On June 7th, 1958, sixty-one-year-old credit draper Harry Baker was due to visit a house at a little past one p.m. It was a Friday, and he had a specific route he followed every week to collect payments from families who had bought textiles or drapery on credit.
He never made his one-ten appointment, though he was spotted at quarter to two in the afternoon, talking to an unknown man at a bus stop on Strand Road, Bootle, Sefton, Merseyside, England. It was the last time he was seen alive.
Seventeen days later, his body was found, wrapped in two bags, in a flower bed off the A50 near Knutsford, Cheshire. He had been severely beaten and strangled to death. He had also been robbed; officers were able to ascertain that the perpetrator had stolen two watches, a fountain pen, and twenty-five pounds in cash (nearly six hundred pounds in 2023 money, or seven hundred fifty US dollars).
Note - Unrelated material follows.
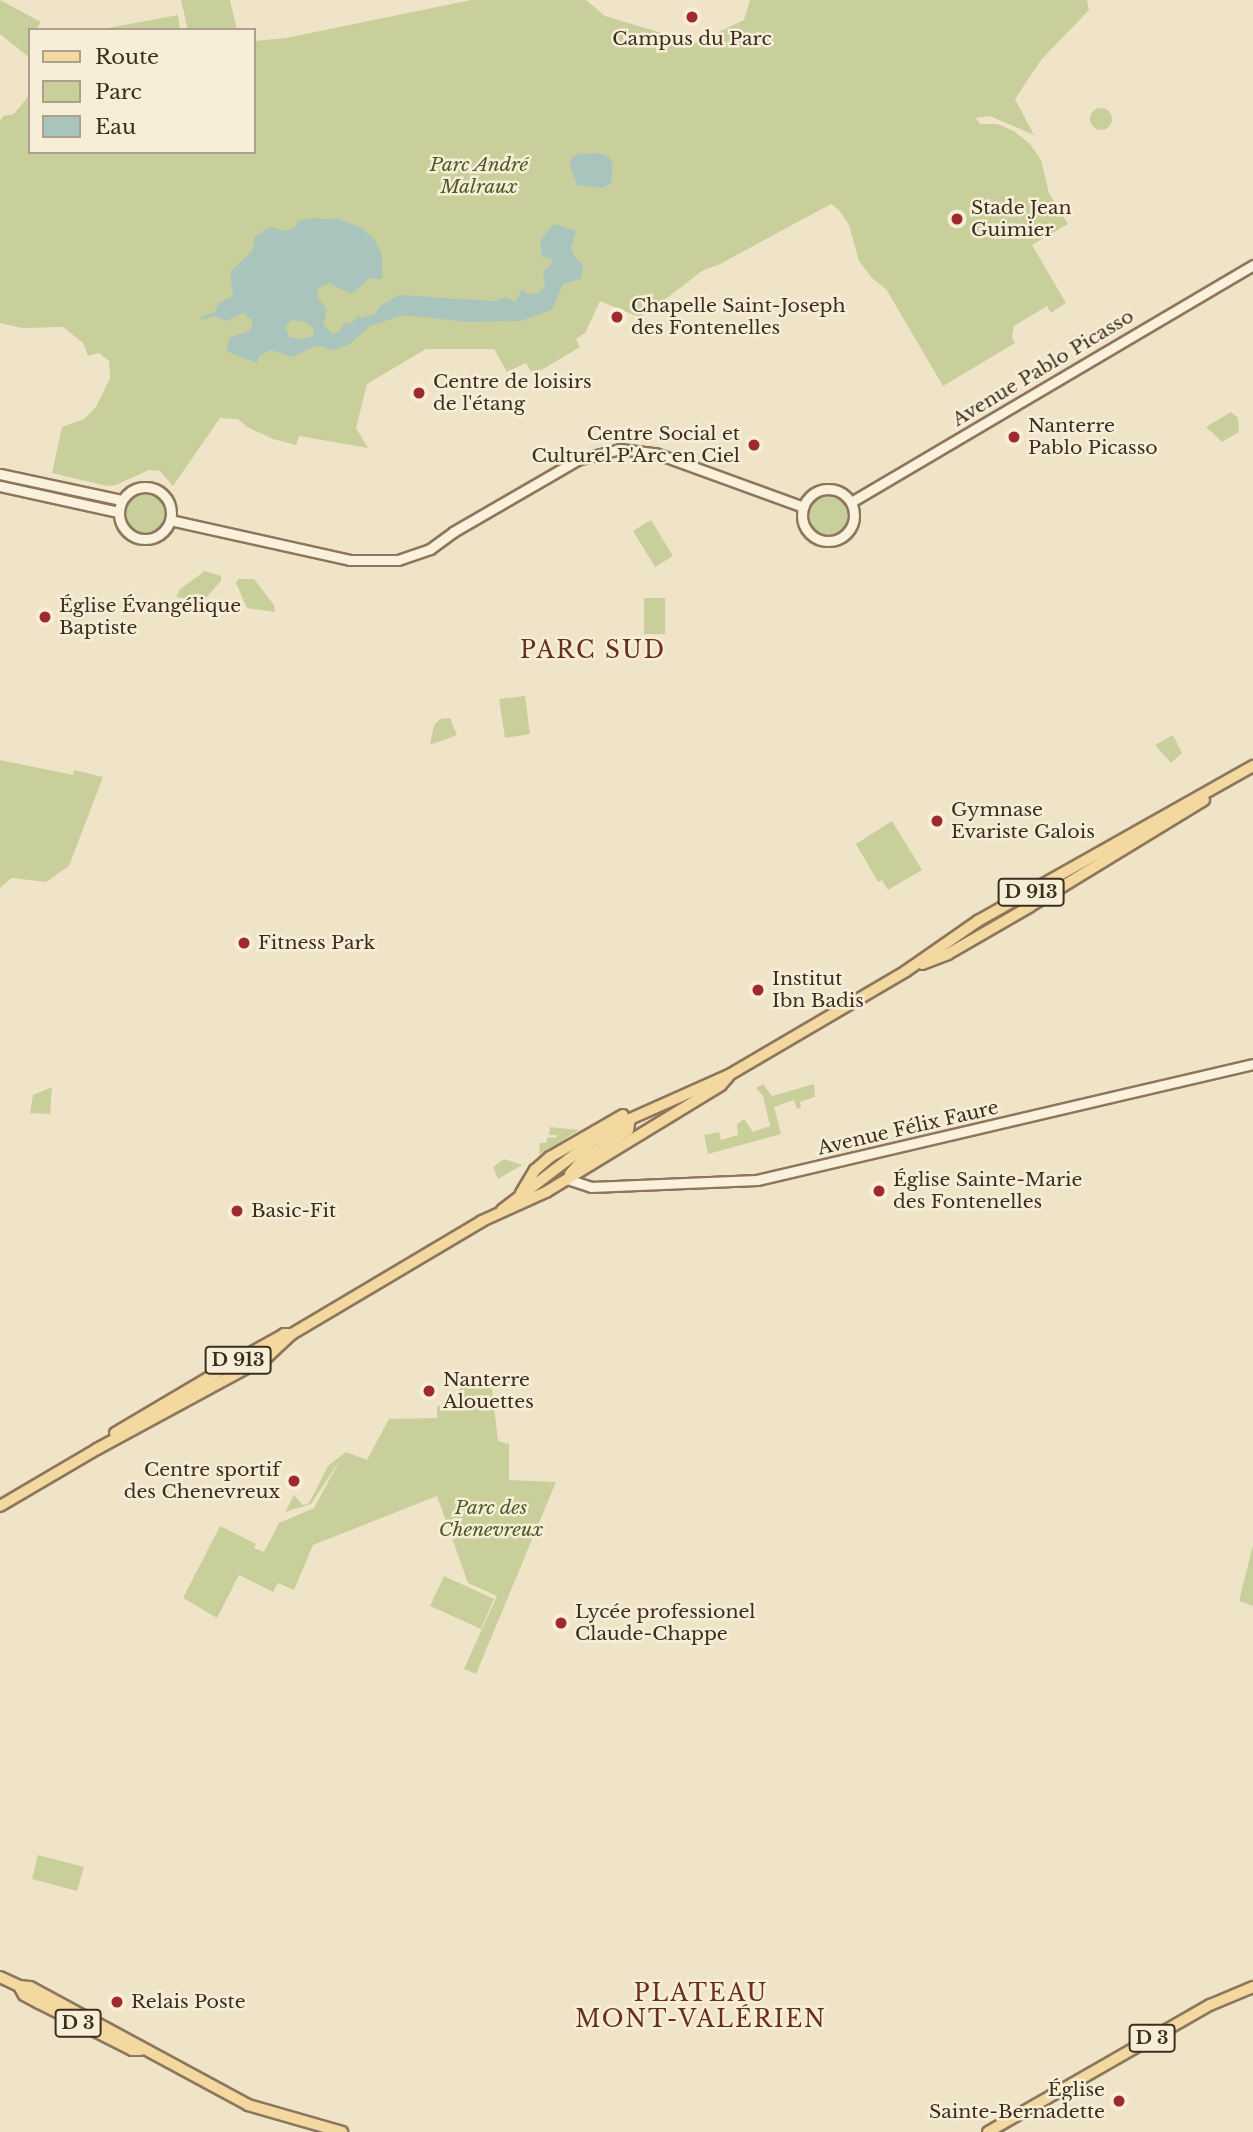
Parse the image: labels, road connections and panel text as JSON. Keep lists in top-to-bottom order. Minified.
{"streets":{"main road":["D 913","D 3"],"street":["Avenue Pablo Picasso","Avenue Félix Faure"]},"crossings":[["D 913","Avenue Félix Faure"]],"districts":["PARC SUD","PLATEAU MONT-VALÉRIEN"],"parks":["Parc André Malraux","Parc des Chenevreux"],"places":["Campus du Parc","Stade Jean Guimier","Chapelle Saint-Joseph des Fontenelles","Centre de loisirs de l'étang","Nanterre Pablo Picasso","Centre Social et Culturel P'Arc en Ciel","Église Évangélique Baptiste","Gymnase Evariste Galois","Fitness Park","Institut Ibn Badis","Église Sainte-Marie des Fontenelles","Basic-Fit","Nanterre Alouettes","Centre sportif des Chenevreux","Lycée professionel Claude-Chappe","Relais Poste","Église Sainte-Bernadette"],"legend":["Route","Parc","Eau"]}
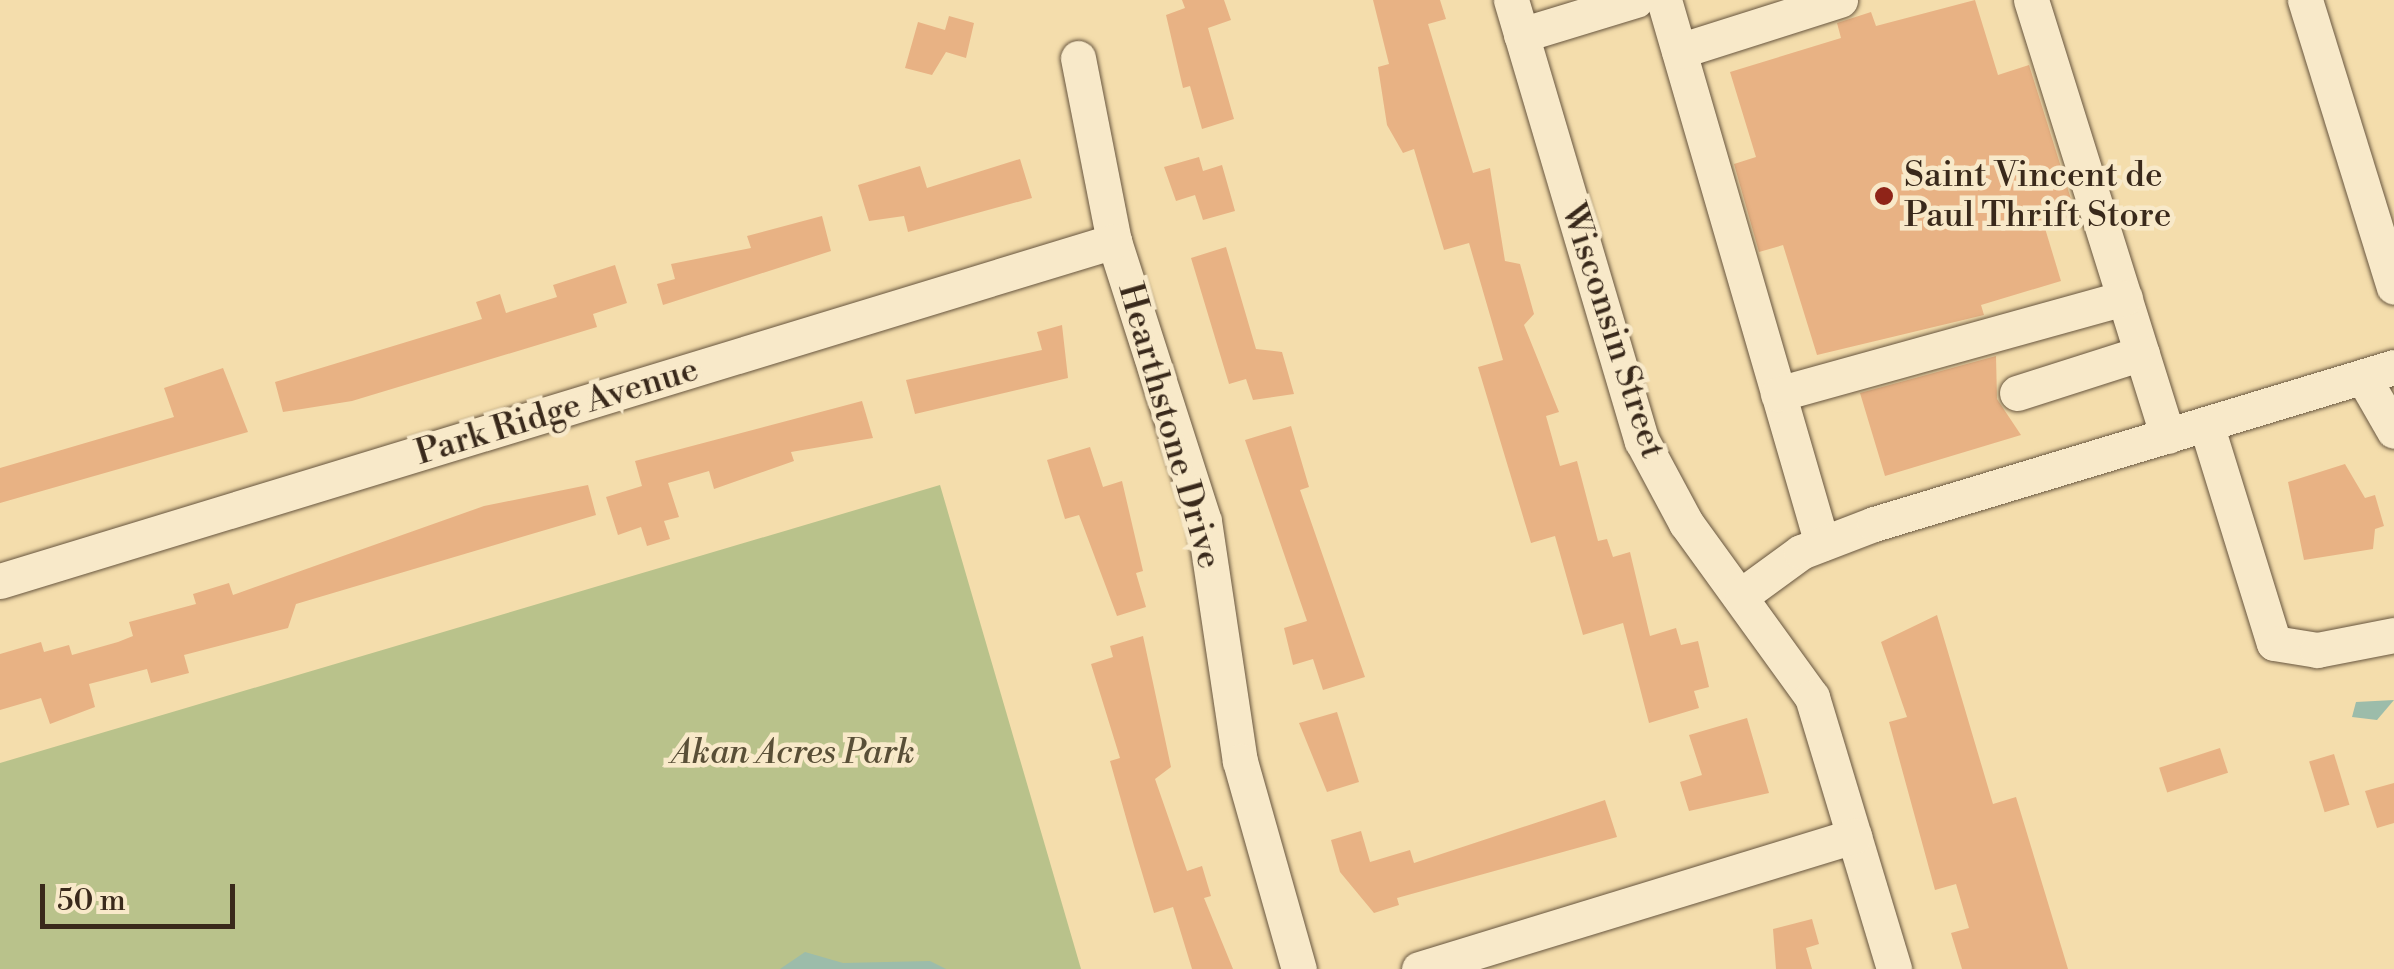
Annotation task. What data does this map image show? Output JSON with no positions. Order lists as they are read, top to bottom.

Though police mounted one of the largest manhunts in Merseyside history, interviewing more than twenty thousand people, no leads emerged that would get investigators any closer to catching the person who had killed Harry Baker. It was suspected that the murderer had perhaps fled the country, and though authorities scoured through departures from the UK and checked for clues overseas, no information was gleaned there either.
The mysterious and seemingly random robbery and murder of Harry Baker remains tragically unresolved.